The latest
Environmental History has a
review by Brian Frehner of Terence Daintith's
Finders Keepers?: How the Law of Capture Shaped the World Oil Industry (RFF/Earthscan, 2010). Frehner writes:
Much has been written about the history of oil and gas law within the United States, but few authors have provided an accessible entreé into the subject. Daintith has undertaken a daunting task by revisiting the subject and attempting to expand on it by approaching the topic in a comparative manner.
He goes on:
The author organizes the book's thirteen chapters into five sections to argue that the rule of capture was practiced worldwide but that its unique implementation in the United States had ramifications beyond the country's borders. The first section surveys the nineteenth-century historical context in which the rule of capture developed, and the second section presents case studies in countries that offer “alternatives and parallels” of US oil and gas production and regulation.
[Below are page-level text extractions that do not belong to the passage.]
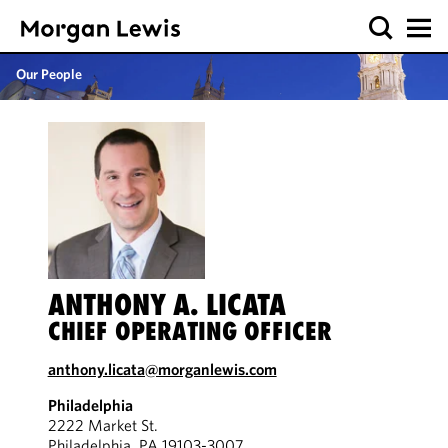
Our People
ANTHONY A. LICATA
CHIEF OPERATING OFFICER
anthony.licata@morganlewis.com
Philadelphia
2222 Market St.
Philadelphia, PA 19103-3007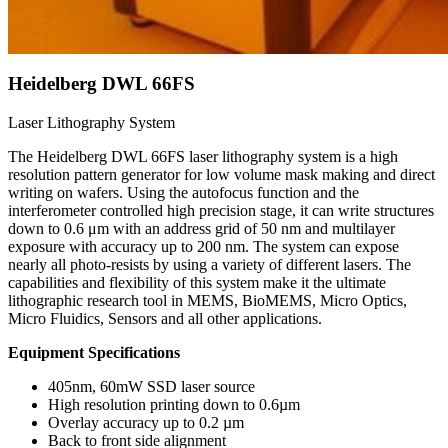
Heidelberg DWL 66FS
Laser Lithography System
The Heidelberg DWL 66FS laser lithography system is a high
resolution pattern generator for low volume mask making and direct
writing on wafers. Using the autofocus function and the
interferometer controlled high precision stage, it can write structures
down to 0.6 μm with an address grid of 50 nm and multilayer
exposure with accuracy up to 200 nm. The system can expose
nearly all photo-resists by using a variety of different lasers. The
capabilities and flexibility of this system make it the ultimate
lithographic research tool in MEMS, BioMEMS, Micro Optics,
Micro Fluidics, Sensors and all other applications.
Equipment Specifications
405nm, 60mW SSD laser source
High resolution printing down to 0.6µm
Overlay accuracy up to 0.2 µm
Back to front side alignment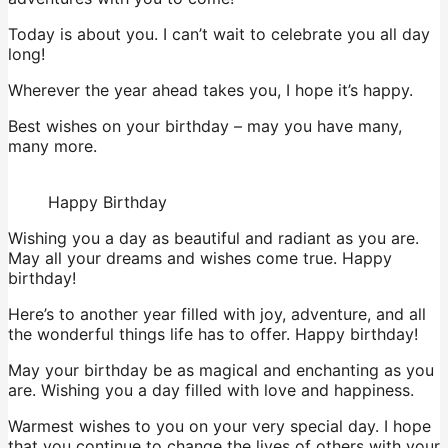
Today is about you. I can’t wait to celebrate you all day
long!
Wherever the year ahead takes you, I hope it’s happy.
Best wishes on your birthday – may you have many,
many more.
Happy Birthday
Wishing you a day as beautiful and radiant as you are.
May all your dreams and wishes come true. Happy
birthday!
Here’s to another year filled with joy, adventure, and all
the wonderful things life has to offer. Happy birthday!
May your birthday be as magical and enchanting as you
are. Wishing you a day filled with love and happiness.
Warmest wishes to you on your very special day. I hope
that you continue to change the lives of others with your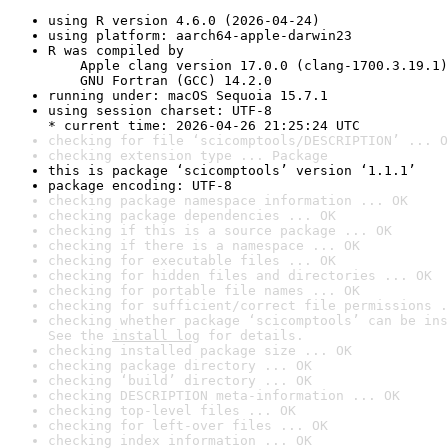
using R version 4.6.0 (2026-04-24)
using platform: aarch64-apple-darwin23
R was compiled by

    Apple clang version 17.0.0 (clang-1700.3.19.1)

    GNU Fortran (GCC) 14.2.0
running under: macOS Sequoia 15.7.1
using session charset: UTF-8

* current time: 2026-04-26 21:25:24 UTC
checking for file ‘scicomptools/DESCRIPTION’ ... O
checking extension type ... Package
this is package ‘scicomptools’ version ‘1.1.1’
package encoding: UTF-8
checking package namespace information ... OK
checking package dependencies ... OK
checking if this is a source package ... OK
checking if there is a namespace ... OK
checking for executable files ... OK
checking for hidden files and directories ... OK
checking for portable file names ... OK
checking for sufficient/correct file permissions .
checking whether package ‘scicomptools’ can be ins
See the 
install log
 for details.
checking installed package size ... OK
checking package directory ... OK
checking ‘build’ directory ... OK
checking DESCRIPTION meta-information ... OK
checking top-level files ... OK
checking for left-over files ... OK
checking index information ... OK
The third section explores how the rule of capture brought politics and industry within the United States into an increasingly complex and intertwined relationship throughout the twentieth century and offers a provocative assessment of its impact on hydraulic fracturing. The last section most clearly conveys the author's perspective on what ails the oil industry past and present, and he asserts a simple remedy: “Put the rights in one pair of hands, those of the state,” and petroleum resources will be produced without waste (p. 305). This bold declaration would have better served the author's purpose if foregrounded in the introduction and argued more consistently throughout the book rather than introduced in the final section. One suspects early that the narrative will present a critique of capitalism's ability to regulate oil resources, but the author only hints at this point until articulating it specifically in the final section.